The Carpenters, “Those Good Old Dreams,” 1/16/82, #63
Third single from Made in America, notable because Richard Carpenter did a cowrite with John Bettis. Not as rocking as The Carpenters early hits (I know, I know, but fans freaked out after the guitar solo in “Goodbye to Love”), and representative of their continuing struggle to hit the pop charts (they only broke top 20 once after 1976’s “There’s a Kind of Hush”).
“Southern Pacific,” Neil Young, 1/16/82, #70
From the album Re-ac-tor, with Crazy Horse. Neil’s songs were never huge hits – his only solo Top 30 hits were “Heart of Gold” and a song from his album with Pearl Jam, “I Got [Id]” – but this one doesn’t even get much radio play nowadays. Shame, since it’s a good rocker.
“Leather and Lace,” Stevie Nicks and Don Henley, 1/23/82, #6
Why did Stevie Nicks’ solo work do so much better on the charts than Lindsey Buckingham’s? Was it because hers was so much more accessible (and his much, uh, weirder)? Was it because she used lots of guest stars (Tom Petty & The Heartbreakers on “Stop Draggin’ My Heart Around,” Don Henley here, and an uncredited Prince on “Stand Back”), and he did almost all the instrumental work himself? Or was it because of her looks and that most radio programmers in the early ‘80s were men? Hmmm, let me think…
“Someone Could Lose a Heart Tonight,” Eddie Rabbitt, 1/23/82, #15
Second single from his album Step by Step, and this broke a short streak of three consecutive top 10 pop hits for Rabbitt (although this would be his 16th straight country top 10). Less interesting to me than his 1980-81 hits “Drivin’ My Life Away” and “I Love a Rainy Night” – maybe somebody there told him to stick with the softer material.

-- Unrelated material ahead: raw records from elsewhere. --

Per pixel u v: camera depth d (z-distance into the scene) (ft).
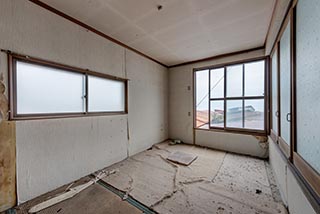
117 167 9.79
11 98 5.93
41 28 6.74
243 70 12.29
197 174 8.77
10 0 5.85
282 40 7.14
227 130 13.06
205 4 6.95
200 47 11.78
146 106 13.75
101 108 9.79
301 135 4.73
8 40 5.82
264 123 11.32
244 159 11.13
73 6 6.98
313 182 3.73
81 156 8.40
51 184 7.09
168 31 9.37
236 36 9.98
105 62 9.86
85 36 8.61
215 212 5.67
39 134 6.71
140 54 12.97
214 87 13.92
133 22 8.39
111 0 6.63
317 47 3.64
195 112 15.10
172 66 16.52
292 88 5.31
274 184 7.64
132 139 12.14
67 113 7.91
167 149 13.56
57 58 7.32
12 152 5.95
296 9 5.07
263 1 6.72
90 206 6.03
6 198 5.80
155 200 6.40
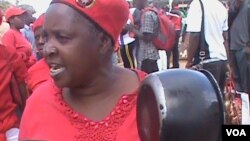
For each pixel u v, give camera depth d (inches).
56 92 62.0
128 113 60.2
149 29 329.7
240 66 298.5
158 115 44.3
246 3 302.5
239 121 207.0
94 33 58.0
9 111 161.3
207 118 43.8
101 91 61.3
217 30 264.8
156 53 338.0
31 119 61.9
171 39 339.6
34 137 60.6
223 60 264.2
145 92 47.7
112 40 60.0
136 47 339.3
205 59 263.4
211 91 45.1
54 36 57.2
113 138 59.2
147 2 358.0
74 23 56.7
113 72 62.9
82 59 57.7
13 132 162.2
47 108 61.4
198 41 265.1
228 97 218.2
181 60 496.4
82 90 60.8
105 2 57.7
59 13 56.6
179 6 591.2
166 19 339.0
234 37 301.3
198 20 263.9
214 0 267.3
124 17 60.5
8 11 324.2
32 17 397.1
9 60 163.5
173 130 43.4
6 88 161.0
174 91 44.4
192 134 43.6
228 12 304.7
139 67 336.5
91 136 59.3
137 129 53.9
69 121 60.3
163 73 46.4
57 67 57.4
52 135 60.0
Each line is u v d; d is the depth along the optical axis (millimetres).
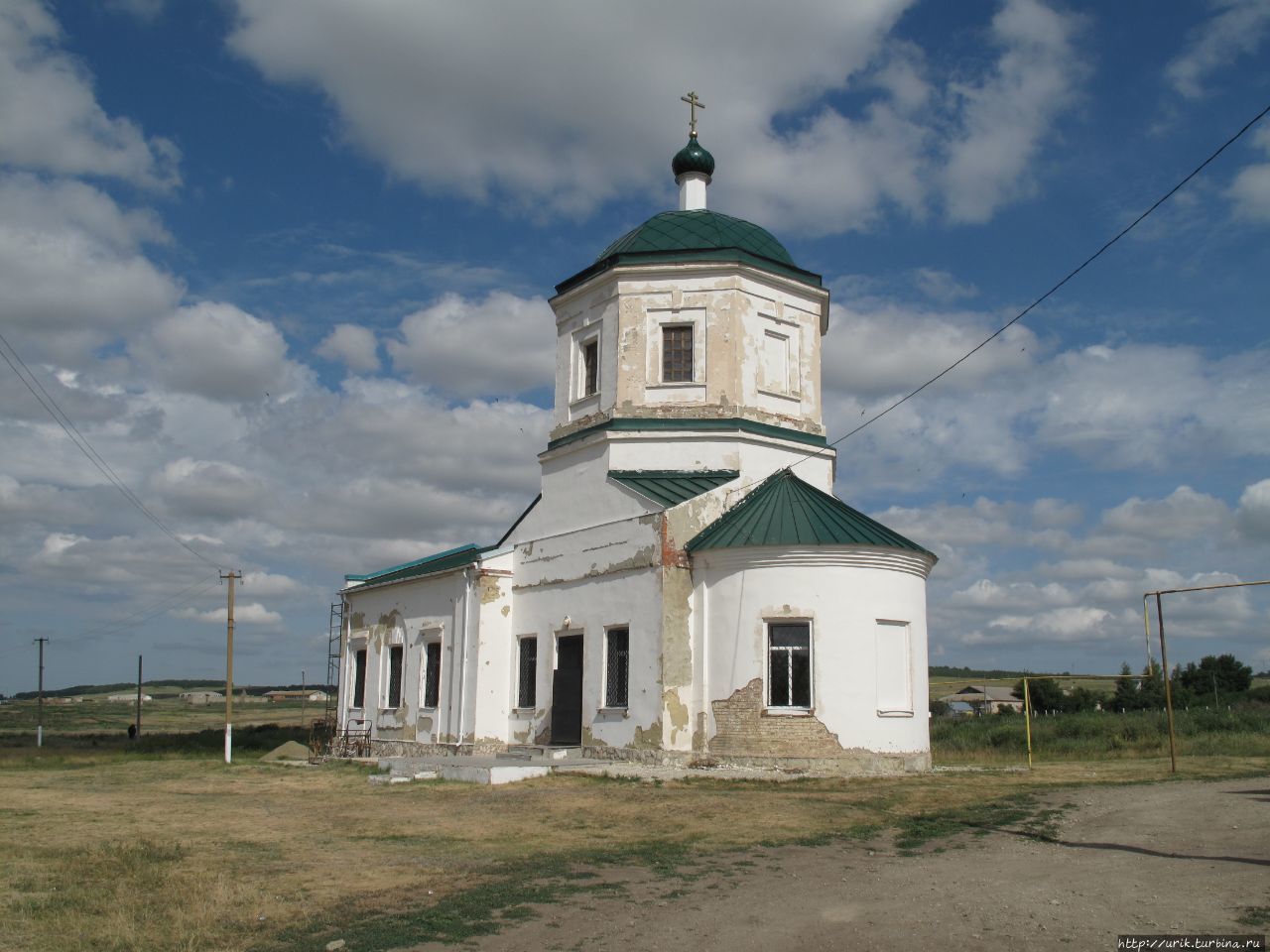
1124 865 11672
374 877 12320
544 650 28453
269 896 11172
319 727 42125
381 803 19531
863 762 23016
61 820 17672
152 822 17359
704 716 23922
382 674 35844
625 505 26531
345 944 9266
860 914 9727
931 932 8961
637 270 28406
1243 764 27078
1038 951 8289
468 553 34719
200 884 11828
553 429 30109
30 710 129375
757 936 9141
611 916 10078
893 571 24219
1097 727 41375
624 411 27938
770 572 23703
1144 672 27953
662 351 28281
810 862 12695
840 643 23328
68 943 9297
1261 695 61750
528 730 28562
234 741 47094
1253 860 11586
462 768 22906
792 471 27609
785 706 23328
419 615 33938
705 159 31578
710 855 13336
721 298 28047
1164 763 27703
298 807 19219
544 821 16641
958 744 40312
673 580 24484
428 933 9602
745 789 19969
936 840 14070
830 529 24125
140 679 79312
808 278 29266
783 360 28953
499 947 9133
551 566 28688
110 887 11695
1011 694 83812
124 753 41156
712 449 27188
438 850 14234
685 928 9531
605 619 26125
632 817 16797
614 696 25797
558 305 30734
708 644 24188
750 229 30156
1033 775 23141
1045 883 10797
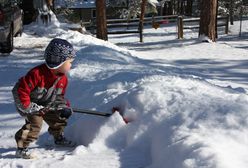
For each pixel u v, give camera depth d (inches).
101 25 797.9
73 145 166.1
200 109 148.9
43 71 150.2
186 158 122.4
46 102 154.9
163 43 759.7
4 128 194.1
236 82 377.1
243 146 128.6
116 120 159.2
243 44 805.9
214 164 115.3
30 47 538.3
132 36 1050.7
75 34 644.7
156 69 348.5
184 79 229.3
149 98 161.5
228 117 140.6
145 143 150.7
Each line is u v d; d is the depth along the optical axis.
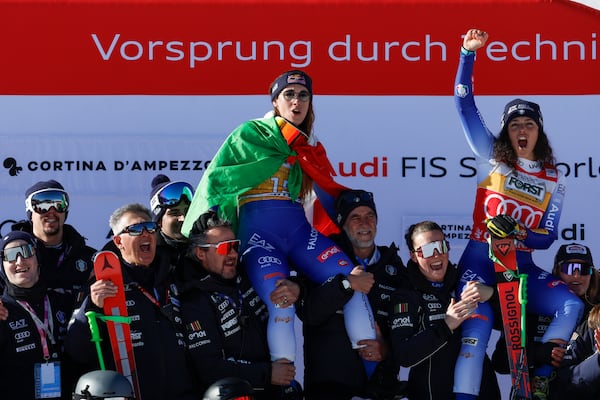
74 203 19.62
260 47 19.88
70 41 19.81
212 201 16.56
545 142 17.86
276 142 16.86
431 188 19.75
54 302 16.08
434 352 16.08
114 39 19.86
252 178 16.69
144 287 15.73
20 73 19.73
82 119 19.75
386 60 19.88
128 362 15.27
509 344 16.45
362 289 16.08
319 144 17.52
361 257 17.17
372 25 19.89
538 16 19.92
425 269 16.52
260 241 16.77
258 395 16.41
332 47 19.88
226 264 16.11
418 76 19.86
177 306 15.88
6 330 15.45
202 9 19.92
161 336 15.56
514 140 17.70
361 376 16.67
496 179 17.72
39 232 16.75
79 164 19.66
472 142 17.89
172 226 17.56
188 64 19.86
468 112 17.83
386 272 17.16
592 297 18.02
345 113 19.81
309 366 16.70
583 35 19.89
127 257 15.80
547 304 16.92
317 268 16.58
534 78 19.88
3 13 19.78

“She’s Got a Way,” Billy Joel, 1/23/82, #23
Long story. Billy Joel’s first album, “Cold Spring Harbor,” was mastered at the wrong speed, so Joel’s voice was much higher than it should have been. As a result, it sounded lousy. (And while there’s a version out today at the right speed, it’s also remixed and suffers horribly for it – I did have the original version on an eight-track tape slowed down to the correct speed, and it was far better.) Anyway, Joel recorded two of the album’s songs on his live album, Songs From the Attic, which had nothing but music from his pre-The Stranger years. The liner notes say “Written in 1970. I still feel the same way.” That refers to his wife, Elizabeth. Of course, within a couple of years he would divorce Elizabeth, date Elle MacPherson, and then marry Christie Brinkley, so maybe not so much.
“More Than Just the Two of Us,” Sneaker, 1/23/82, #34
Not a reference to a ménage a trois. String-slathered ballad from a California-based band; this was their biggest hit. Produced by former Steely Dan and Doobie Brother guitarist Jeff “Skunk” Baxter, but this one doesn’t sound much like either of them.